On page 10 of the October 2nd issue of Business Week is a brief article by Peter Coy (not available online) entitled “Freakonomics vs. Moneyball.” Coy addresses an exchange between Steven Levitt – co-author of Freakonomics – and Raymond Sauer – Clemson economics professor and resident chief scholar at The Sports Economist. At issue is an article written by Sauer and Jahn Hakes– and published this summer in the Journal of Economic Perspectives — entitled “An Economic Evaluation of the Moneyball Hypothesis.”

Although it is hard to believe that one could be reading my words in this location and not know the Moneyball story, I will still offer a quick summary. The Oakland A’s consistently field a team towards the top in baseball in winning percentage. This very same team also consistently places towards the bottom in baseball’s payroll rankings. How is this possible? Michael Lewis – author of Moneyball – argued that Oakland was able to purchase cheap players with a high on-base-percentage because patience at the plate was a skill undervalued by other teams in Major League Baseball.

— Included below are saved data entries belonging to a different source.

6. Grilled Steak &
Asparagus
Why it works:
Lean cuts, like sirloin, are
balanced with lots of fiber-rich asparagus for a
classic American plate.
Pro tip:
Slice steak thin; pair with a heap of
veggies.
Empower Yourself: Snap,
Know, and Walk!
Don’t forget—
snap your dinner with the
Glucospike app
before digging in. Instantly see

Steven Levitt disputed this claim, arguing that great pitching is the simple secret to Oakland’s success. Sauer and Hakes turned to the data and asked if on-base-percentage was truly undervalued in baseball’s labor market. Their paper reports that before Moneyball appeared, on-base-percentage was indeed undervalued. After this story became known, though, this advantage disappeared. In sum, baseball executives were able to adjust behavior in light of new information, a result standard economic theory would predict. Of course, why it took baseball more than a century to learn the lesson of plate discipline is still not quite as clear.

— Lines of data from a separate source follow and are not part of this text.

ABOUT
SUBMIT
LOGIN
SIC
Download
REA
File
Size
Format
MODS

That point, though, is not the subject of Coy’s article in Business Week. Coy focuses solely on the debate between Levitt and Sauer. The Sauer-Hakes paper was originally submitted to the Journal of Political Economy where it was rejected by Levitt – who is a co-editor of JPE. This summer, as noted, it appeared in the Journal of Economic Perspectives, a journal Coy very erroneously refers to as a “not-quite-so-serious” journal. I would emphasize the “very erroneously” part of the last sentence. JEP is indeed a very good journal and appearing in such a forum is a feather in anyone’s cap.

Now one should note, as Coy mentions, that the Journal of Political Economy rejects 94% of papers submitted. So Levitt rejecting this paper does not indicate that the paper is necessarily flawed. In fact, after reading the paper I think the paper is clearly well-written and quite important.

Why is this paper important? The important issue is not why Oakland is successful. No, the bigger issue is that Sauer and Hakes found on-base-percentage – or the ability to draw a walk – was undervalued in baseball’s labor market. These stats have existed for decades and it is surprising that it took the publication of a best-seller to correct the market imperfection. Economic theory teaches us that decision-makers learn about their environment. Typically, though, we expect people in a highly competitive environment with abundant information to learn on their own. It should not be the case that learning only takes place after a best selling author highlights the problem.

The ability of decision-makers to understand the vast data collected in professional sports is one of the more important stories we can tell in sports economics. In essence, we are faced with the classic Watergate question: What do decision-makers know and when did they know it? In the sports of baseball, basketball, and football this question is being asked. And I think the answers – provided in papers like the recently published work of Sauer and Hakes — not only inform our understanding of sports, but also of economics as well.